▼▼▼

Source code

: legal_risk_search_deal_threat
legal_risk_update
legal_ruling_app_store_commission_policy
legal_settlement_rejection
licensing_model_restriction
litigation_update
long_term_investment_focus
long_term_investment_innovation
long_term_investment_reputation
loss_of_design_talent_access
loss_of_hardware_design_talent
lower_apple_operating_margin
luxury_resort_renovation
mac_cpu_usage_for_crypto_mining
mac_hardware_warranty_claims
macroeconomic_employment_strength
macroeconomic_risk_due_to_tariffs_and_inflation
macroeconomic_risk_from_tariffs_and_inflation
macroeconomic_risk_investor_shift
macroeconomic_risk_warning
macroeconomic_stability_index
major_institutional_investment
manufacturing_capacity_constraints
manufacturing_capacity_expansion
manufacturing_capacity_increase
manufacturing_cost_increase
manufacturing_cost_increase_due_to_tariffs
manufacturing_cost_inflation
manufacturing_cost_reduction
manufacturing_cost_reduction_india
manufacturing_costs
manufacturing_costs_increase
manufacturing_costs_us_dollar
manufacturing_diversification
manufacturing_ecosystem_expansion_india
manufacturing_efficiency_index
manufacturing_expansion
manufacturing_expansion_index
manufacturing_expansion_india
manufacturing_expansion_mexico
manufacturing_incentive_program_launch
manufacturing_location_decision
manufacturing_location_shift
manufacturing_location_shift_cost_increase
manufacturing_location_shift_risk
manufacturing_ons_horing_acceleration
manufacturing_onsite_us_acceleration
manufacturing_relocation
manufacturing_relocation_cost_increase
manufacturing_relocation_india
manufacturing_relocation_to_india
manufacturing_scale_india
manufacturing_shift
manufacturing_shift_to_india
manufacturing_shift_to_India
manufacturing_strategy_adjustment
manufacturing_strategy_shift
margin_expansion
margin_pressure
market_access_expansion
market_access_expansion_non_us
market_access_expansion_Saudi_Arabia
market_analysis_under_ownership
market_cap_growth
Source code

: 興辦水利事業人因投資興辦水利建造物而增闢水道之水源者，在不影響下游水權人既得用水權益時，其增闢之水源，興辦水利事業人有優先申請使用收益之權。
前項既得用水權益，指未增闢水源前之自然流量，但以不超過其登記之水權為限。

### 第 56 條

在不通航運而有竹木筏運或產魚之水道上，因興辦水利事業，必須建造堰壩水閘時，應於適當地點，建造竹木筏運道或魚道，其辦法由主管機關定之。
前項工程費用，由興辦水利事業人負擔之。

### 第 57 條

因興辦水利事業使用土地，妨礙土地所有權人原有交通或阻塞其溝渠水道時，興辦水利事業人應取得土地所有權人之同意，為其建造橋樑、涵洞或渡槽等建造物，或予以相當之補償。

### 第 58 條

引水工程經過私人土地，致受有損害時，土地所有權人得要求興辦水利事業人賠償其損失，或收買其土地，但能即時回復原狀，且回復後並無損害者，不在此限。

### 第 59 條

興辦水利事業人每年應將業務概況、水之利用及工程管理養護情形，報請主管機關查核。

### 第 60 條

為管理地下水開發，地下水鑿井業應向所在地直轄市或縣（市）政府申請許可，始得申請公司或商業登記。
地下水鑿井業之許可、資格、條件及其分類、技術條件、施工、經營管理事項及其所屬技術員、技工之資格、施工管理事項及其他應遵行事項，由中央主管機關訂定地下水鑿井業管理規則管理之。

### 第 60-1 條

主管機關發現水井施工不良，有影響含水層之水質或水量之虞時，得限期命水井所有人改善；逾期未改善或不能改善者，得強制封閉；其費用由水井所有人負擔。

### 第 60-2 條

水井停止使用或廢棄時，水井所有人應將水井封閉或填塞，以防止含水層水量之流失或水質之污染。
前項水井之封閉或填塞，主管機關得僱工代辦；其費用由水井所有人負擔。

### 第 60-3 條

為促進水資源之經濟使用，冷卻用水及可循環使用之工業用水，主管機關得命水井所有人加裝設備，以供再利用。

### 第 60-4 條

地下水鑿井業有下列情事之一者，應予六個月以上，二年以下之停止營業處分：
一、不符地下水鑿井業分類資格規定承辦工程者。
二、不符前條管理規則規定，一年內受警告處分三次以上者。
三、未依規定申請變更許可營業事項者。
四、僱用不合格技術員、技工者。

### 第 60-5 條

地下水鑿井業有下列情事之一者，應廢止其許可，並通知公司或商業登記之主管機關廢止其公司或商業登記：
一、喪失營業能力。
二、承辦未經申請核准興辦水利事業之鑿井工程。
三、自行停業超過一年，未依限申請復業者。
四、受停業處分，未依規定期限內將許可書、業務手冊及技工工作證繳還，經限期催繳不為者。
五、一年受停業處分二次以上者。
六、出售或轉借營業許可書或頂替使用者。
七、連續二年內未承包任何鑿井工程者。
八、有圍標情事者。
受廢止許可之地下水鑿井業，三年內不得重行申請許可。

▲▲▲
▼▼▼

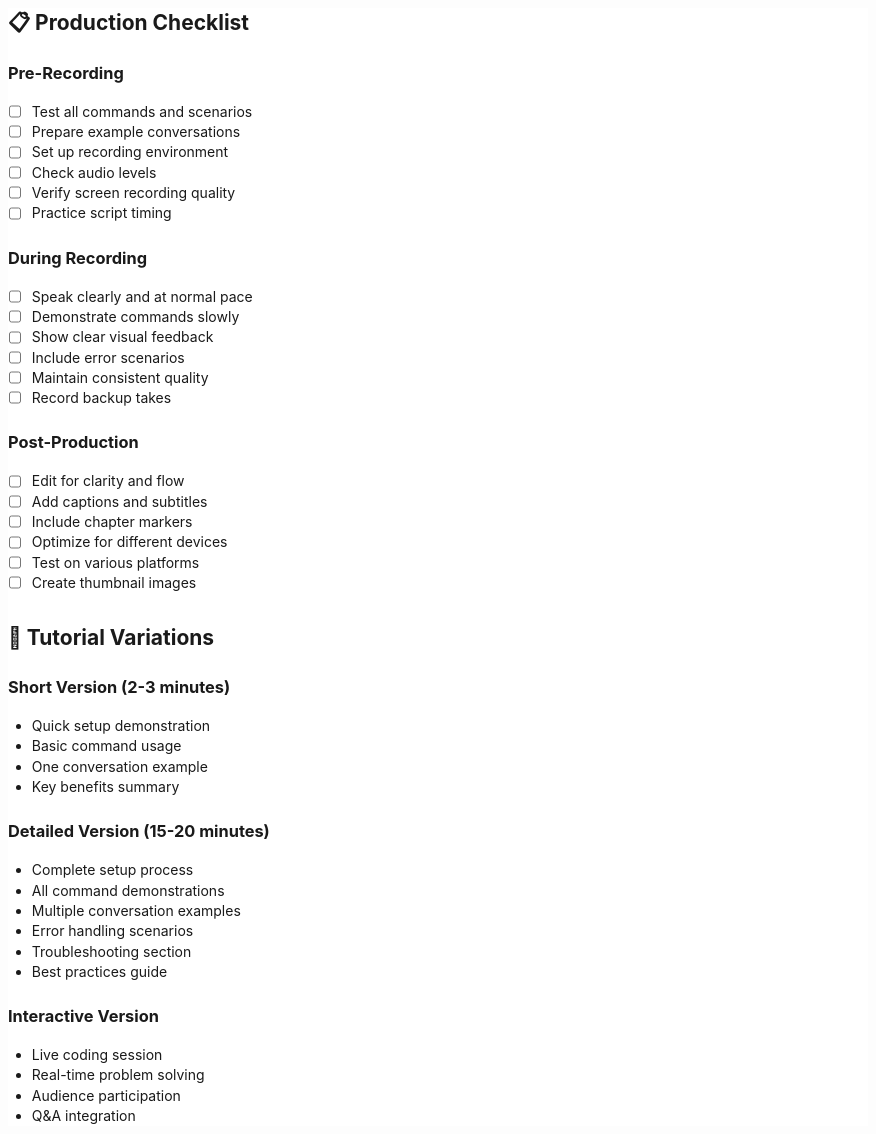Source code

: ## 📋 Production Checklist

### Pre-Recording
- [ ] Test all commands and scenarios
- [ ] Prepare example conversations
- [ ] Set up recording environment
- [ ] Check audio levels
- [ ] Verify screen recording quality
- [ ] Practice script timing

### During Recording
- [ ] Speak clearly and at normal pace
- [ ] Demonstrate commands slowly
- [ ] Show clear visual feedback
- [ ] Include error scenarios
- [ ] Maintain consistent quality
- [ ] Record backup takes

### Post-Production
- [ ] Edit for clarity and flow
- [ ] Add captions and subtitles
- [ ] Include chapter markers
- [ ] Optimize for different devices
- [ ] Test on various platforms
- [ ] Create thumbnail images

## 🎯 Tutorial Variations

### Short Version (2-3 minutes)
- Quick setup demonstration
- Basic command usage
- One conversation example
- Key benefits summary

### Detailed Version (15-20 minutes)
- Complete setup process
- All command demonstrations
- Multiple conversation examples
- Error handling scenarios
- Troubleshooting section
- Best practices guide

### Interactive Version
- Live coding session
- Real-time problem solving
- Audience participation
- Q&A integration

▲▲▲

§ PROBLEM REQUIREMENTS: Begin at the line that has "### 第 60-4 條" in the entries above; stop after the line that has "三、自行停業超過一年，未依限申請復業者。". Transcribe exactly those lines and no others.

§ ANSWER SPACE:
### 第 60-4 條

地下水鑿井業有下列情事之一者，應予六個月以上，二年以下之停止營業處分：
一、不符地下水鑿井業分類資格規定承辦工程者。
二、不符前條管理規則規定，一年內受警告處分三次以上者。
三、未依規定申請變更許可營業事項者。
四、僱用不合格技術員、技工者。

### 第 60-5 條

地下水鑿井業有下列情事之一者，應廢止其許可，並通知公司或商業登記之主管機關廢止其公司或商業登記：
一、喪失營業能力。
二、承辦未經申請核准興辦水利事業之鑿井工程。
三、自行停業超過一年，未依限申請復業者。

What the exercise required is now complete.